── WORKING DATA ──
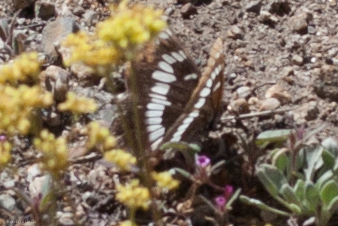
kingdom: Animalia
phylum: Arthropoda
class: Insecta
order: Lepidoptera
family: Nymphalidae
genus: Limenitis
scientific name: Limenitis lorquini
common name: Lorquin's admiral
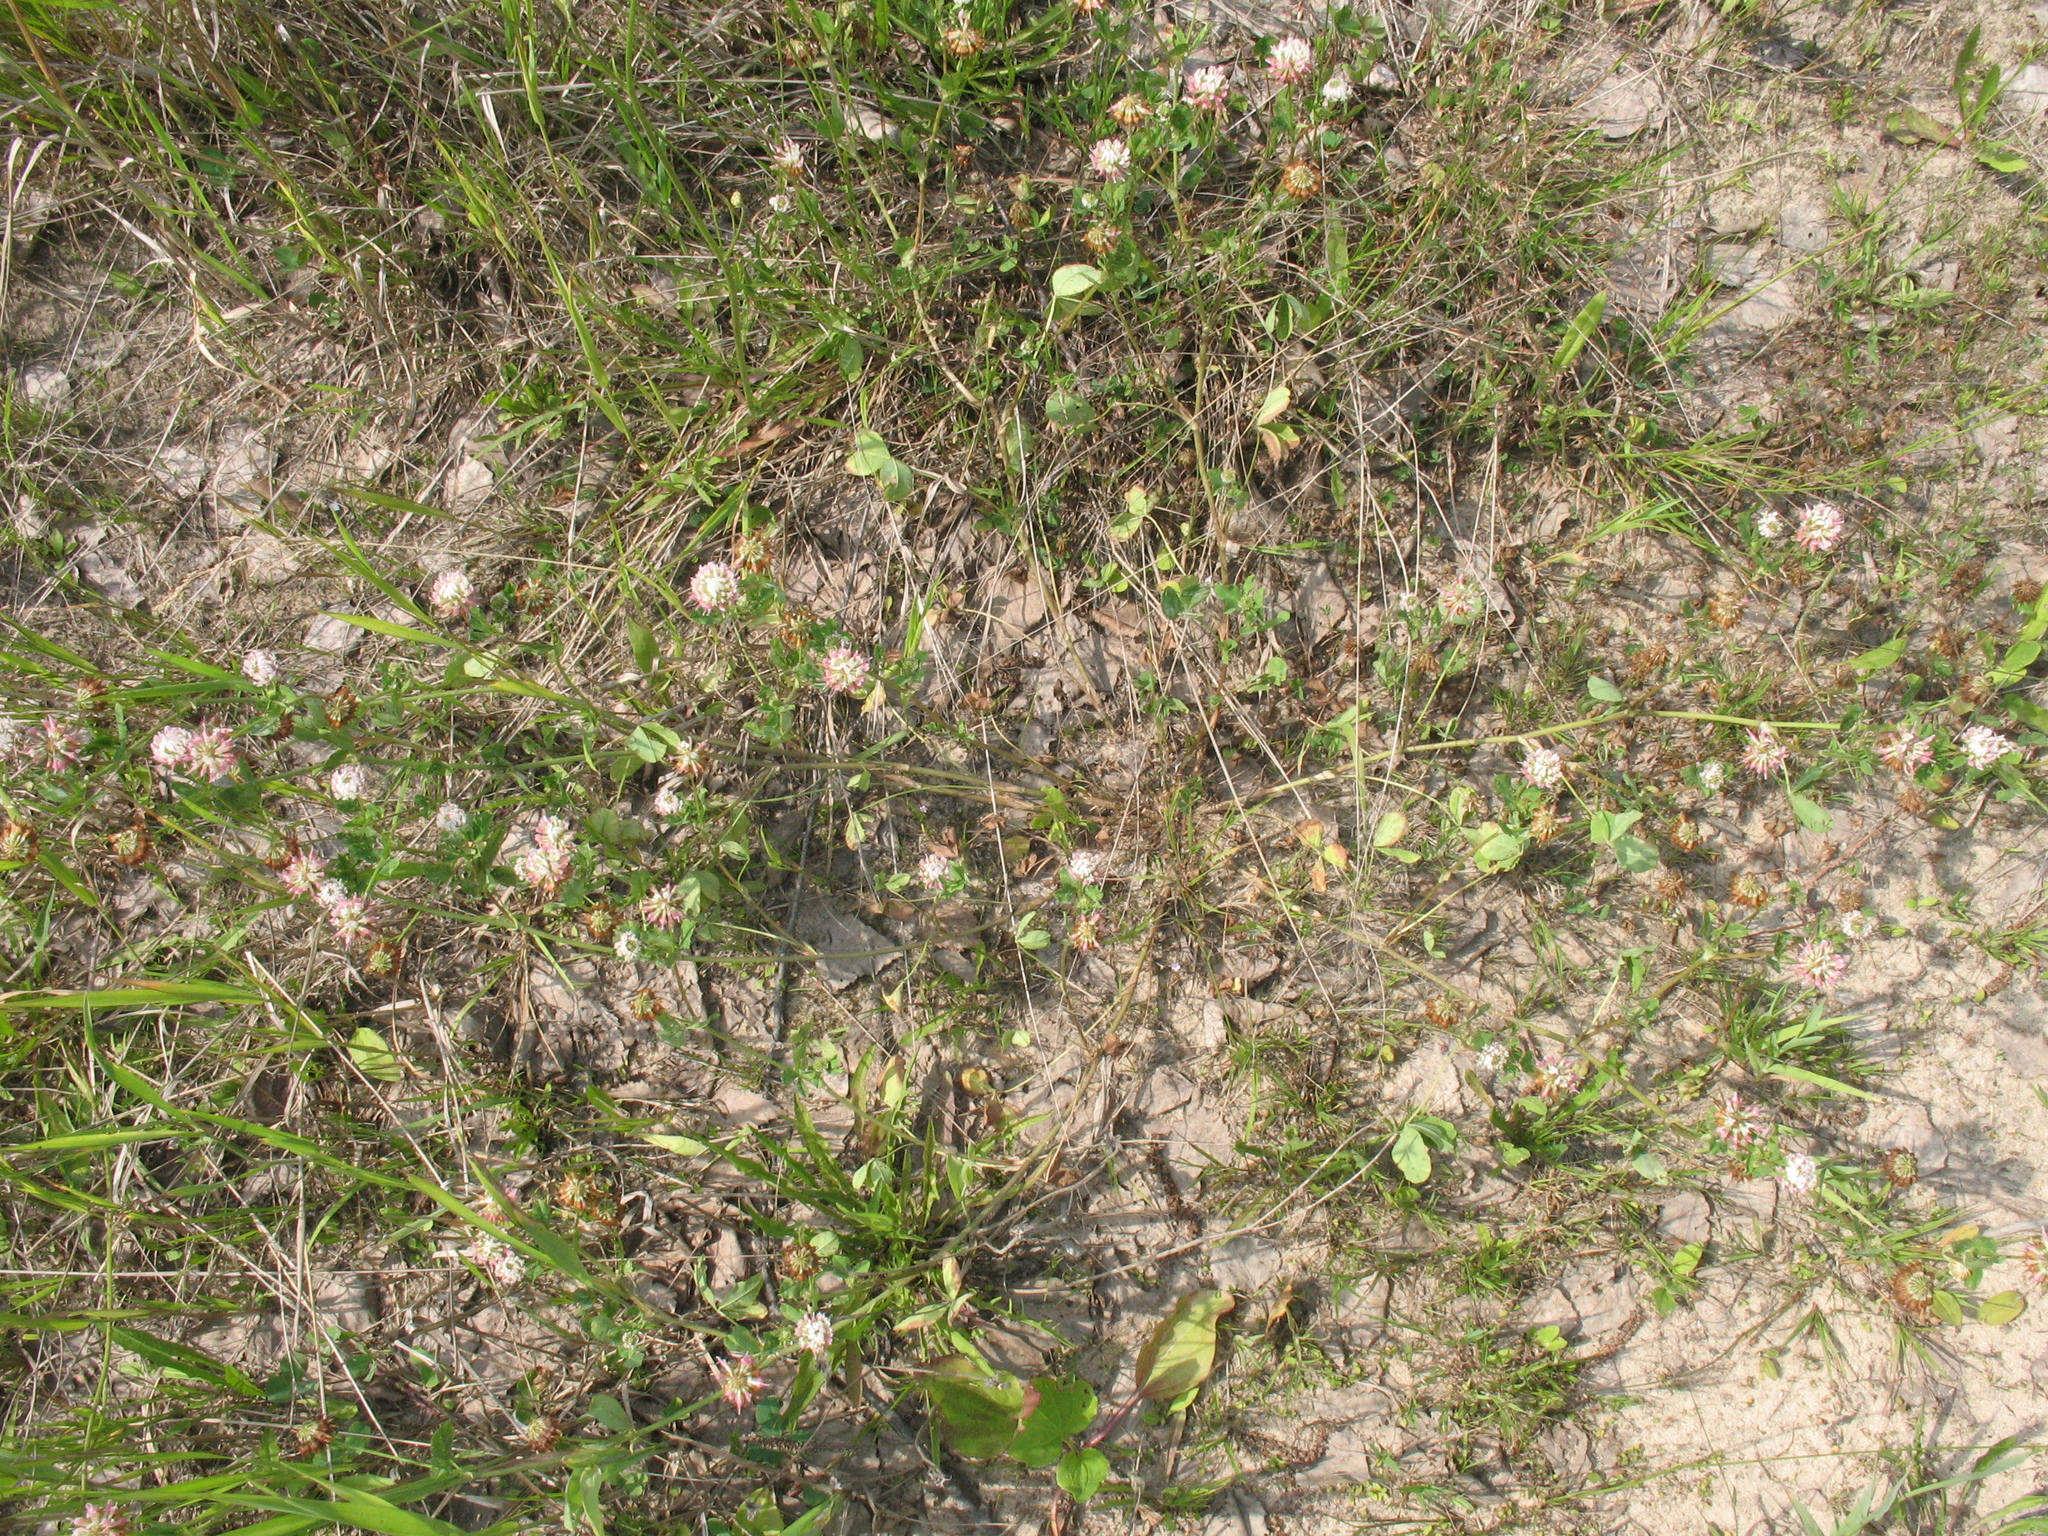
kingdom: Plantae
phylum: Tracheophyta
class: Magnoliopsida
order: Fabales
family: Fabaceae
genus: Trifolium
───
Rename "phylum" to "division" throughout the records above and write them out again with nothing else changed. Leave out the pictures.

ANSWER BELOW:
kingdom: Animalia
division: Arthropoda
class: Insecta
order: Lepidoptera
family: Nymphalidae
genus: Limenitis
scientific name: Limenitis lorquini
common name: Lorquin's admiral
kingdom: Plantae
division: Tracheophyta
class: Magnoliopsida
order: Fabales
family: Fabaceae
genus: Trifolium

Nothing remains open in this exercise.